### Assigned task
Which lines of the records below contain the string "őket"? List each one, treating uppercase and lowercase letters as distinct.

[Given information Boundary: Start]

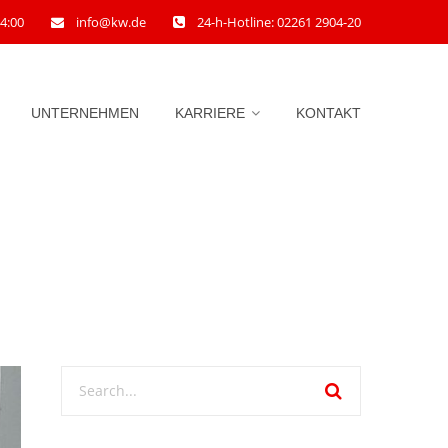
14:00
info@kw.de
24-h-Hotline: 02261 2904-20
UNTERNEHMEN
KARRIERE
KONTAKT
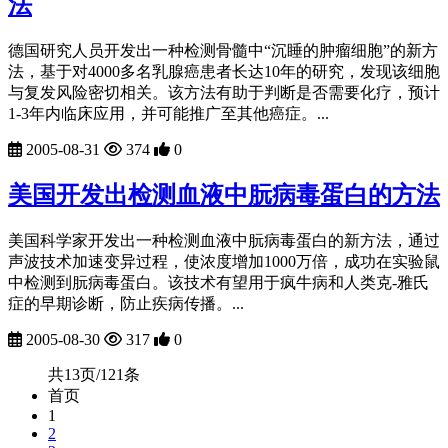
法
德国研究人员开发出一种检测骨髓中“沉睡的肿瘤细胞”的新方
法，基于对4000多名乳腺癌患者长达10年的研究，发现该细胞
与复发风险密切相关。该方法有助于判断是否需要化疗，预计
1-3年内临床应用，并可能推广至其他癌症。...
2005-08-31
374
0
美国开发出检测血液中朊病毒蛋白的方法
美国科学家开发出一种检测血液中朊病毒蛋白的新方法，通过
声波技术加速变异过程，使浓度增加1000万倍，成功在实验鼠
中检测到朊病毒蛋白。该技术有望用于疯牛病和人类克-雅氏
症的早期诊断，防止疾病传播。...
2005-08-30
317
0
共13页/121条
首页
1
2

[Given information Boundary: End]
[Given information Boundary: Start]

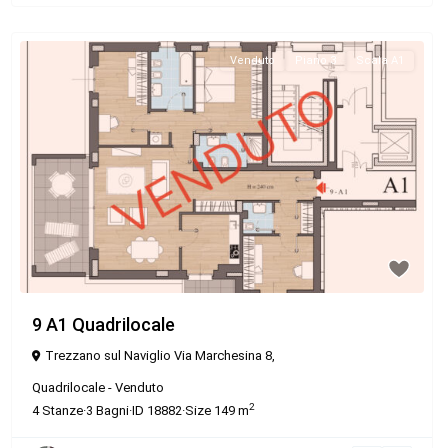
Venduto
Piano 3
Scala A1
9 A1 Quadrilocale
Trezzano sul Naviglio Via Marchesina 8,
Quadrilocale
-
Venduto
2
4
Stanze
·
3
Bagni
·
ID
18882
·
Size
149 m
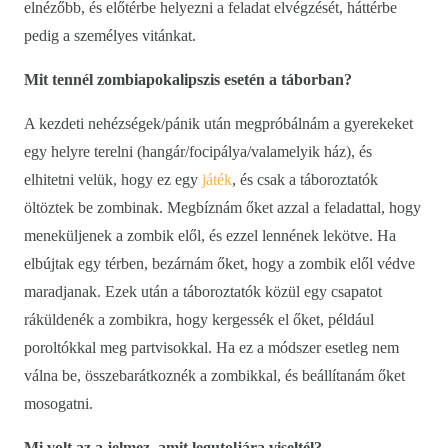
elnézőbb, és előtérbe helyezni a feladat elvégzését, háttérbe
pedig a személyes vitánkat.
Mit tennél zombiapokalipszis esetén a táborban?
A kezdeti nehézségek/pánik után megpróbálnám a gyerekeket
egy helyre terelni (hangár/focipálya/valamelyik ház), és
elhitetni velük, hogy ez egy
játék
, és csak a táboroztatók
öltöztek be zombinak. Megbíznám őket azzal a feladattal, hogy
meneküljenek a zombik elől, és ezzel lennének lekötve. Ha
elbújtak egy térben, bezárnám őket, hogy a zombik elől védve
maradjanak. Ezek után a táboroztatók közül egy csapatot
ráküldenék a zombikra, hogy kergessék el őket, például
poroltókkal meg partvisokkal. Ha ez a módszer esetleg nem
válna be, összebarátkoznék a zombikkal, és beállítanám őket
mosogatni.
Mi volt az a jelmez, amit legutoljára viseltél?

[Given information Boundary: End]
[Given information Boundary: Start]

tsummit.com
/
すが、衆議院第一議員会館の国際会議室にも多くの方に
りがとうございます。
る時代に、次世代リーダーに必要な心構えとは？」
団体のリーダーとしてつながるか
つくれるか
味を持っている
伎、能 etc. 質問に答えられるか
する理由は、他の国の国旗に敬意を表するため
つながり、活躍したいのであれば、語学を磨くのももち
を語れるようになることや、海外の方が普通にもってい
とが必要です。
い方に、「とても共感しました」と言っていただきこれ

[Given information Boundary: End]

### Written answer
öltöztek be zombinak. Megbíznám őket azzal a feladattal, hogy
elbújtak egy térben, bezárnám őket, hogy a zombik elől védve
ráküldenék a zombikra, hogy kergessék el őket, például
válna be, összebarátkoznék a zombikkal, és beállítanám őket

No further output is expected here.